In her powerful testimony, Chanel excavates her trauma and bravely puts it on the page for the world to bear witness to. Her rape is horrific, and horrifically mundane. We know this happens – society engrains in us from a young age how we need to be responsible for protecting ourselves from sexual assault. But what comes after isn’t talked about as much. There’s the trial-by-media, the incel trolling, the countless victim-blaming. But there’s also the years – quite literally years – of it being dragged through the courts.
‘I’d expected the legal process to be composed of a back-to-back sequence of dramatic court scenes. Nobody had warned me about the waiting, the floating formless months in between, the way it demanded all of you, then none of you.’
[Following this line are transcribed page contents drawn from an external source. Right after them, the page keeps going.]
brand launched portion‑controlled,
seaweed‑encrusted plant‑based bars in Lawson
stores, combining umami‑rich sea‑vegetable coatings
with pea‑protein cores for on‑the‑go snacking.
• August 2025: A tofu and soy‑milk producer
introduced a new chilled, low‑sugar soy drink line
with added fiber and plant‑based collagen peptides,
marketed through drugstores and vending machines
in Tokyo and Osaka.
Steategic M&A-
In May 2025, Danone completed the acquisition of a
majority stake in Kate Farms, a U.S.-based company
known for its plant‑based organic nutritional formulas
There’s a splintering of the self after her assault – known only as ‘Emily Doe’ in the media, her individuality is robbed from her – she’s reduced to a drunk and nameless young woman who went to a frat party and ran into trouble. She resolves to ‘keep the selves separate’ in an attempt to go on living. She lies awake each night, for ‘sleep is vulnerability,’ she is ‘unsure how to inhabit’ her body. She talks about the ‘dismembering’ that happens when victims seek help, of putting yourself under a microscope in a plea for justice, in a bid to halt this epidemic of sexual violence.
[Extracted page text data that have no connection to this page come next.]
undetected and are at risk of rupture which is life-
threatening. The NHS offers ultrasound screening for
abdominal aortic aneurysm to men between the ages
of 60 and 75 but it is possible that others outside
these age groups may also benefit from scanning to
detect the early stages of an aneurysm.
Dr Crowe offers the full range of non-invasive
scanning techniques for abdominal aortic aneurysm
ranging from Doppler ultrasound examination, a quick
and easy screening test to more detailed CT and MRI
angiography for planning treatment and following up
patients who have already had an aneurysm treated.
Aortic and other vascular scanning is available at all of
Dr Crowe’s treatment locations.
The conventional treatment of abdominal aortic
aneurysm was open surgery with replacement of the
And whilst her rapist is developed in the court of public opinion – and the court itself – into a three-dimensional human, an Olympic-level swimmer, young and mislead, homesick, unused to drink and parties – Chanel’s identity is erased. And that is what she powerfully reclaims in this account. She does stand-up comedy, she is a doting sister, she adopts an old dog, she is inspired by her immigrant mother, she makes art. She is a full and whole person. She is not the sum of what he did to her.
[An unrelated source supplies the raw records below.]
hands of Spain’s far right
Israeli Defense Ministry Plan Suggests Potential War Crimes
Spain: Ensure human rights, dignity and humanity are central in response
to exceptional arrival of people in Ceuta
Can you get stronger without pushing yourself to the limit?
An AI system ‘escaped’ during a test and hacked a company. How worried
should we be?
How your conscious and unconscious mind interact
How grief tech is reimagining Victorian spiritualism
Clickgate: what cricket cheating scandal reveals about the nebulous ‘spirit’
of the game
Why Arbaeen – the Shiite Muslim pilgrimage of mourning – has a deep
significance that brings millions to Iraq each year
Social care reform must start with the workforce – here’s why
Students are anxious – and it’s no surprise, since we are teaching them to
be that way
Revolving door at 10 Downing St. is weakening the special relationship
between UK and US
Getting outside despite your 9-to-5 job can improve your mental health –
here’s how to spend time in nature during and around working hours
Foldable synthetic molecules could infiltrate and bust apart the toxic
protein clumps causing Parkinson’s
‘The friendly guy who helps you move and assists senior citizens in the pool is the same guy who assaulted me. One person can be capable of both. Society often fails to wrap its head around the fact that these truths often coexist, they are not mutually exclusive. Bad qualities can hide inside a good person. That’s the terrifying part.’
Chanel is incredibly eloquent, writing with a beautiful and simple lyricism that throws her suffering into sharp relief. During the scenes where she is waiting outside the courtroom before her first testimony, I felt physically sick anticipating her having to re-live her trauma and be torn apart on the witness stand, accumulating and losing ‘points toward the unspoken tally.’ Such is the power of her writing that it is impossible not to come away from the book feeling a deep, profound empathy for the unimaginable pain she endured, and a deep respect for her strength.
What was unexpected – and so very effective – was the explicit contextualising of this story within a bigger picture of patriarchal entitlement, of male rage, of the failings of the justice system. Chanel is on campus when Elliot Rodgers, angry that he couldn’t get a date, went on a killing spree that left six young people dead. She talks about Philando Castile, murdered in front of his partner and daughter by a policeman who walked free. This story is very much her own – but it isn’t just her own. When her victim statement is published on Buzzfeed, it is seen by millions worldwide, many thousands of whom reach out to Chanel with their own stories, thanking her for her bravery. In having the strength to tell her story, she gives all victims strength and hope – they aren’t alone.
I’ll never be able to do justice to this memoir. It’s harrowing, riveting, and, ultimately, hopeful.